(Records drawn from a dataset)
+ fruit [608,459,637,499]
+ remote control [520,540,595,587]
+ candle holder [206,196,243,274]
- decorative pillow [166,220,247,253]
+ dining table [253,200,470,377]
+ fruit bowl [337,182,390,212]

What you need to do:
For every line above that has "fruit" in it, copy the line.

Response to the task:
+ fruit [608,459,637,499]
+ fruit bowl [337,182,390,212]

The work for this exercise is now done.